Two Januaries ago, the Commission held what it called a “visioning session” in the community center in Veterans Park.

The BOC has held more remote “retreats” in the past, including one in 2007 in Madison, for which little public notice was given.

“I wanted to have it somewhat local if anyone wants to attend,” Benko said of the decision to hold the meetings on Thursday and Friday in Athens.

Recordings On Vimeo

Benko said the meetings would not be recorded by the county because he didn’t want the commissioners to be influenced by the camera and because he isn’t sure the NEGRC facility has recording capability.

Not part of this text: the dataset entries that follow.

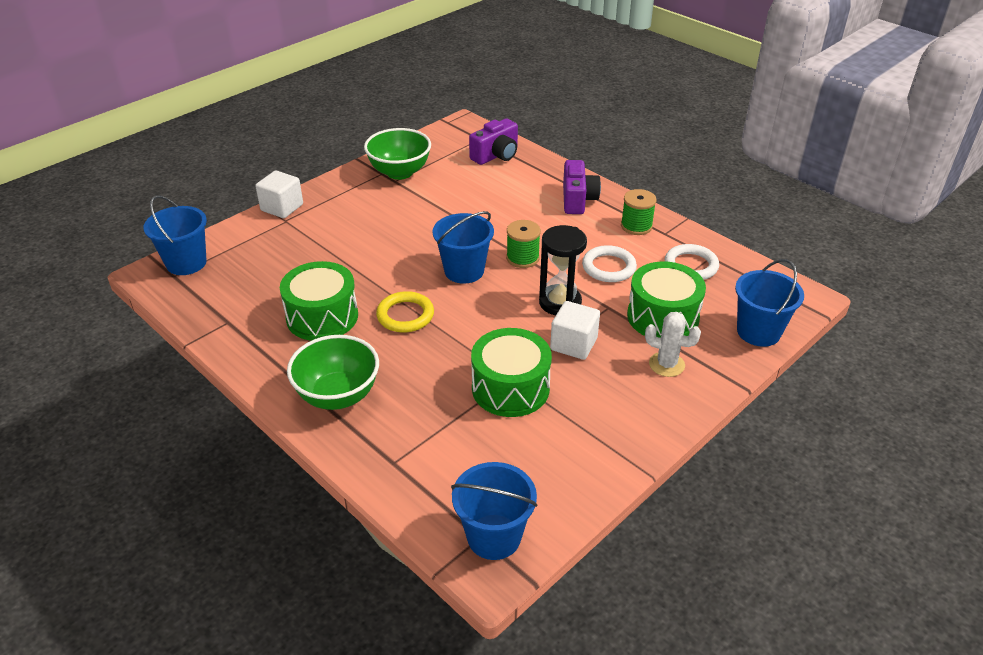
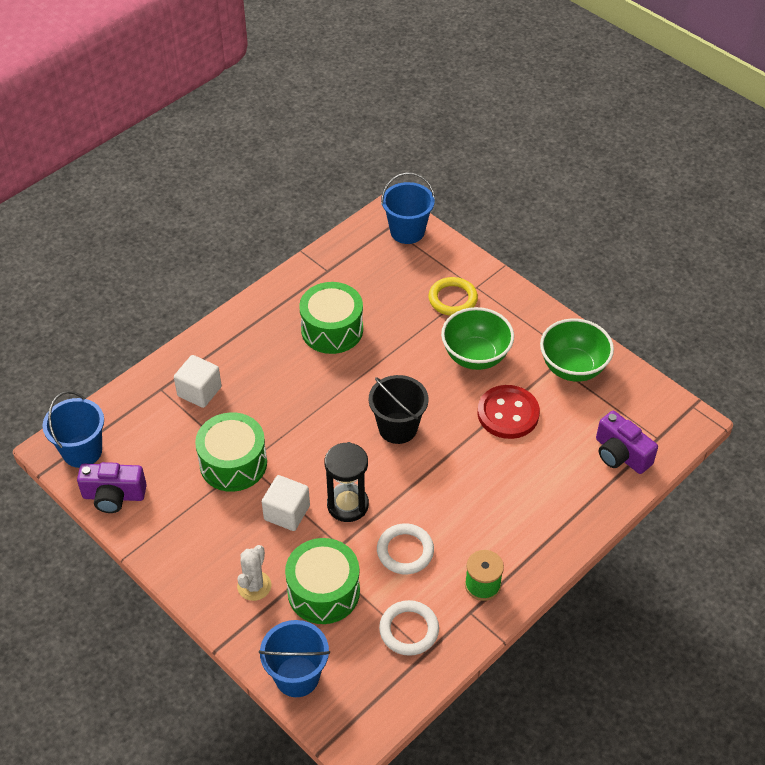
camera: 90 degrees right, 10 degrees up
(282, 207) = (497, 282): white cube -> white cube (199, 391)
(338, 395) = (234, 349): green bowl -> green bowl (475, 356)
(405, 315) = (332, 386): yellow ring -> yellow ring (452, 299)
(450, 207) = (508, 413): none -> red button
(464, 271) = (398, 428): blue bucket -> black bucket
(522, 258) = (419, 476): green spool -> none
(578, 200) = (532, 531): purple camera -> purple camera (114, 496)

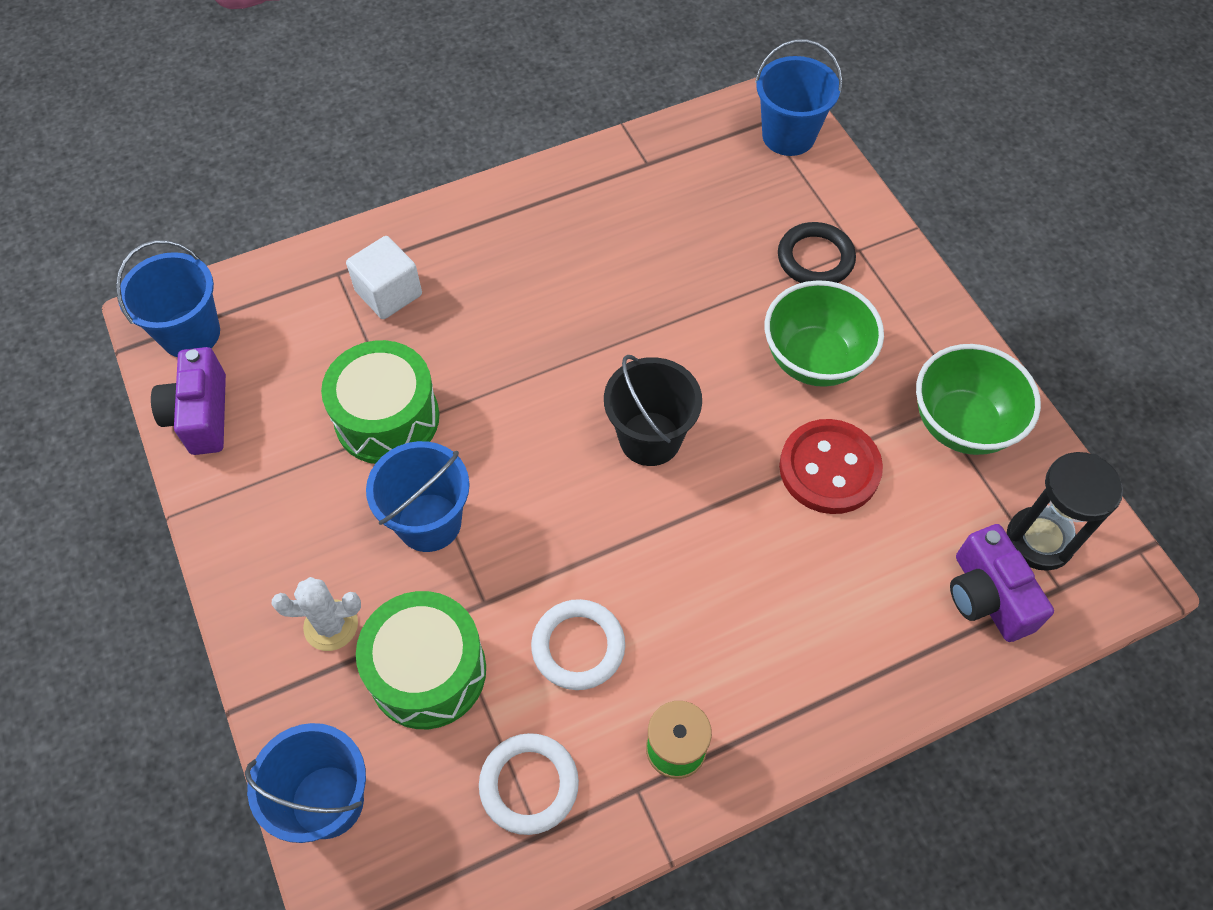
camera: 20 degrees right, 10 degrees up
(114, 496) = (201, 415): purple camera -> purple camera turned 60 degrees clockwise
(254, 586) = (331, 625): white cactus -> white cactus turned 45 degrees clockwise
(287, 513) = (429, 522): white cube -> blue bucket
(332, 330) = (616, 254): green drum -> none
(347, 505) = (523, 539): black hourglass -> black hourglass (1039, 540)
(452, 299) = (815, 258): yellow ring -> black ring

He also said he didn’t want to impose on NEGRC by asking it to make any recording.

Benko said so far NEGRC has not indicated how much, if anything, it will charge for use of the conference room and for providing lunches and coffee each day.

Sarah Bell, Russ Page and I plan to attend and video record the meetings and post the recordings to the Oconee County Observations channel on Vimeo.

1 comment:

Anonymous said...

Thank you Mr. Becker. You, Ms. Bell, and Mr. Page are the "eyes and ears" for those of us who can't go.